Batch size finder from OpenAI implemented using Fastai

DanyWin · November 1, 2019, 4:31pm

Hello there !

Following Jeremy Howard post on Twitter, I went and tried to implement the paper https://arxiv.org/pdf/1812.06162.pdf

It did not take too much time to realize that the first time I read the paper I barely looked at the result, and it was not the easiest paper to understand, as they do not give much details about the math behind, neither do they explain clearly their implementation.

I ran into a problem when trying to implement this : it seems that they assume that we have a multi GPU used to compute the statistics we are looking for.

I have tried three different ways to solve this problem but none seems to really work.

I have written a little Colab Notebook to explain better my work https://colab.research.google.com/drive/15lTG_r03yqSwShZ0JO4XaoWixLMXMEmv, and if anyone is interested I would be glad to try to solve this problem together

DanyWin · November 4, 2019, 4:19pm

Actually I found the solution on my own, managed to implement the paper and did a little testing on Rossmann’s stores, and found a 4x speedup using a bs of 512 instead of 64 !

I wrote a Medium article about this to share the results, would be glad to hear it from you

muellerzr · November 4, 2019, 4:38pm

Well done! I can’t wait to try this out!

DanyWin · November 4, 2019, 4:50pm

Thank you ! It’s a bit tricky to use, as there is a lot of instability of the curve, as there is a lot of approximation. My take on this is to increase beta from 0.99 to 0.999 for example if the curve is too bumpy.

But please keep me updated
I think it works rather well on Tabular data at least, but will have to try with Images and NLP but you might run into CUDA Out of memory in any case if you use too big bs ^^

muellerzr · November 4, 2019, 4:54pm

A lot of my work is with tabular so I’ll keep you updated how it pans on my datasets!

nestorDemeure · March 9, 2020, 10:45am

This seems great! I just added a link in the unofficial fastai extensions repository

@DanyWin, could you encapsulate your work in a bs_finder type of callback and put it in a github repository ? That would make it much easier to test / reuse.

yathindra · February 4, 2021, 4:30am

Has anyone tried batch size finder for ULMFit?

Page images and extracted text:
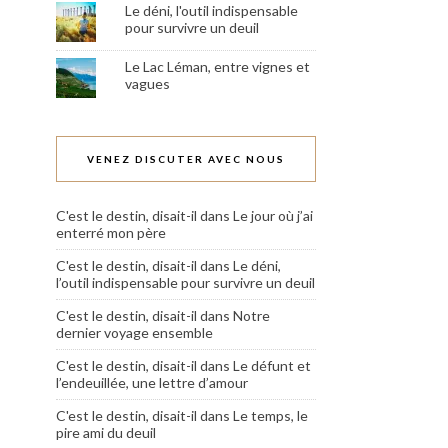
Le déni, l'outil indispensable
pour survivre un deuil
Le Lac Léman, entre vignes et
vagues
VENEZ DISCUTER AVEC NOUS
C'est le destin, disait-il
dans
Le jour où j’ai
enterré mon père
C'est le destin, disait-il
dans
Le déni,
l’outil indispensable pour survivre un deuil
C'est le destin, disait-il
dans
Notre
dernier voyage ensemble
C'est le destin, disait-il
dans
Le défunt et
l’endeuillée, une lettre d’amour
C'est le destin, disait-il
dans
Le temps, le
pire ami du deuil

**Work instructions**
In the forum thread, what speedup did the batch size finder give on Rossmann's stores, and with which batch sizes? You do not need the data.

**Solution below**
A 4x speedup, using a batch size of 512 instead of 64.